Mr. Perry denied any breach on his part of any fiduciary obligation. For the reasons which I have given I find that he did owe to TCP, during the currency of his employment, the same fiduciary obligation which Mr. Beckett and Mr. Fagliarone owed not to divert sales opportunities which should have been pursued for the benefit of TCP to himself, Mr. Beckett or Mr. Fagliarone, and that that extended to not seeking to exploit opportunities which had actually been diverted by Mr. Beckett or Mr. Fagliarone.
Although Mr. Fagliarone undoubtedly owed other fiduciary duties to TCP whilst a director of TCP, there was no evidence before me that, whilst a director, he breached any such obligation.
I was wholly unpersuaded that any of Mr. Perry, Mr. Beckett or Mr. Fagliarone owed any fiduciary obligation to TCP in relation to what any of them did after his employment with TCP had come to an end. Whilst the post-termination period could be regulated by appropriate contractual provisions, there was no justification for finding any fiduciary obligation in the circumstances of the present case.
The factual allegations in relation to alleged breaches
Various alleged facts were relied upon as amounting to breaches on the part of Mr. Perry, Mr. Beckett and Mr. Fagliarone of the obligations contended for on behalf of TCP in the Particulars of Claim. As it seemed to me, it was neither necessary nor useful to consider the various pleaded allegations of breach which were not admitted by Mr. Perry, Mr. Beckett or Mr. Fagliarone to be breaches separate from the claims for damages said to be attached to the allegations of breach.
The remedies sought on behalf of TCP
In the Particulars of Claim beneath the rubric “Remedy” were to be found, so far as is presently material, these averments:-
“31. By reason of the matters set out above, the Claimant has suffered loss and damage as set out in Schedule D to these Particulars of Claim. In particular:
32. (1) The Claimant has lost the profit from the business that has been diverted away by the Defendants.
(2) The Claimant has suffered a decrease in cashflow which caused it to default on its obligations to its bank in the United States.
(3) The Claimant has paid salary and other contractual benefits to Mr. Perry, Mr. Beckett and Mr. Fagliarone during the period that they were employed by the Claimant but were actually working wholly or mainly for the benefit of A.R.T. Design Group.
(4) The Claimant has incurred considerable expense in investigating the wrongdoing of the Claimants, including wasted management time and other costs of investigating and mitigating the losses caused by the Defendants’ unlawful actions.
33. Further or in the alternative, the Claimant is entitled to and claims from each of the Defendants an account of any profits earned by them in connection with the unlawful activities set out above.
34. The Claimant is entitled to and claims delivery up of the items set out in paragraph 27 above or alternatively, damages representing the value of those items that have been wrongfully interfered with by being retained by one or more of the Defendants.”
The reference in paragraph 34 to paragraph 27 seemed to have been intended to refer to paragraph 28, which, as I have already observed, was not really pursued at trial and was not supported by any evidence.

MATERIAL:
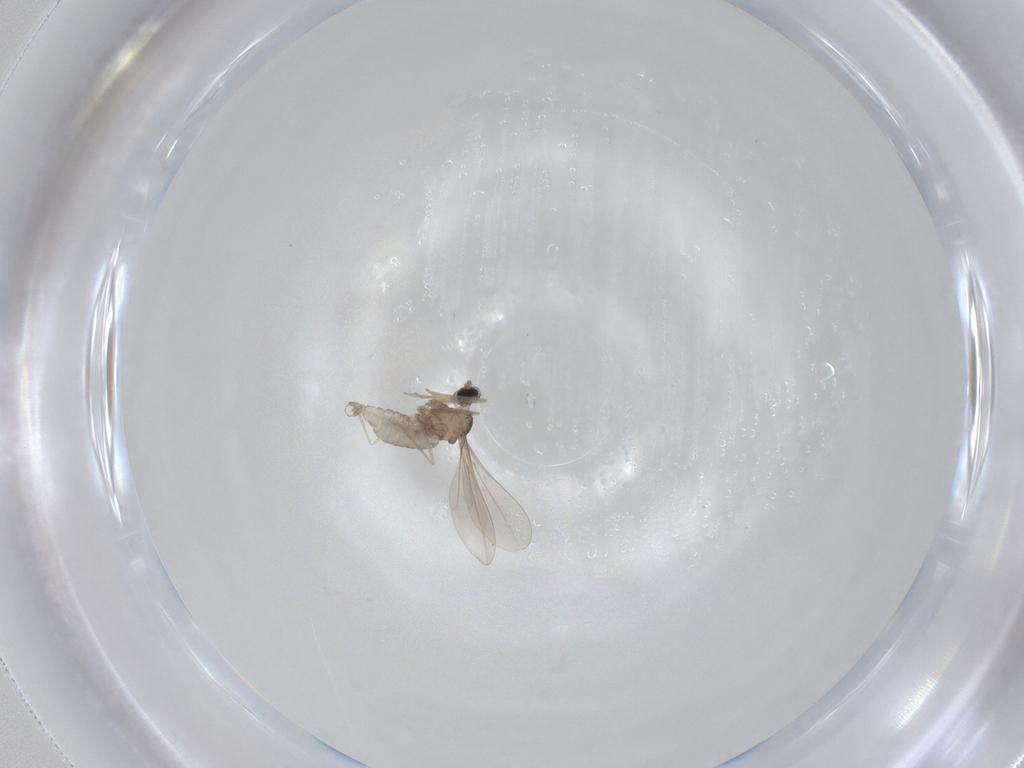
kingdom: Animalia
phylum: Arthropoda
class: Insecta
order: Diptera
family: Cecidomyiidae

---

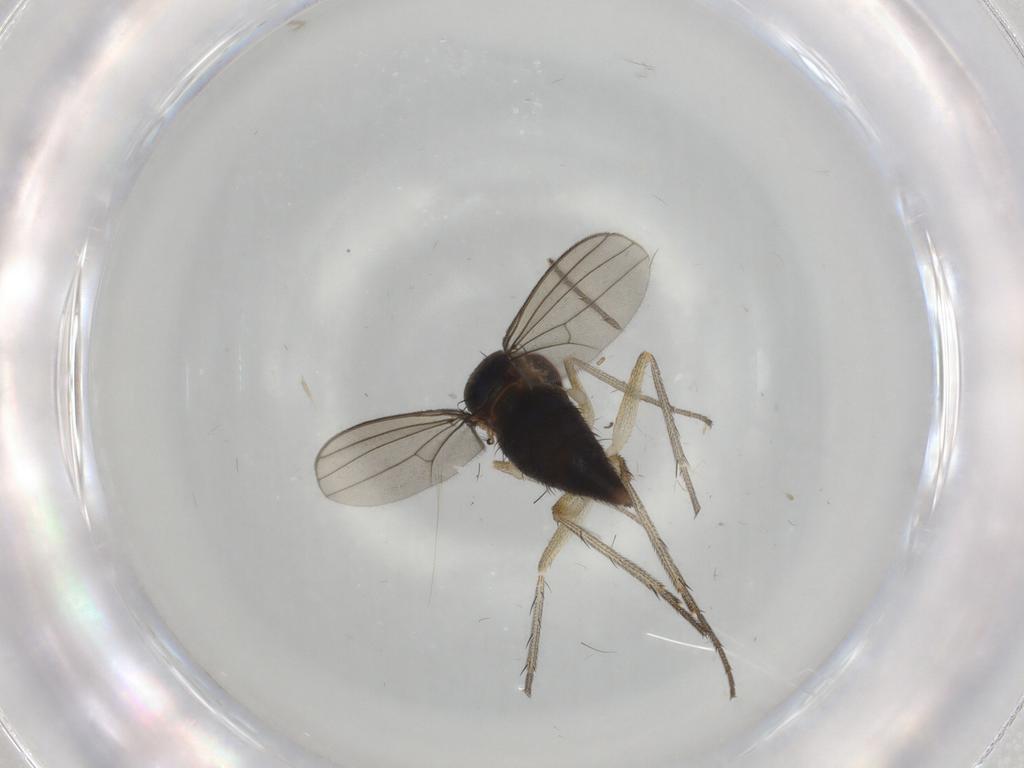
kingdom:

WHAT IS NEEDED:
Rewrite the judgment excerpt starting with "The remedies sought" and going on through "the United States.", replacing "bank" with "lender".

TASK SOLUTION:
The remedies sought on behalf of TCP
In the Particulars of Claim beneath the rubric “Remedy” were to be found, so far as is presently material, these averments:-
“31. By reason of the matters set out above, the Claimant has suffered loss and damage as set out in Schedule D to these Particulars of Claim. In particular:
32. (1) The Claimant has lost the profit from the business that has been diverted away by the Defendants.
(2) The Claimant has suffered a decrease in cashflow which caused it to default on its obligations to its lender in the United States.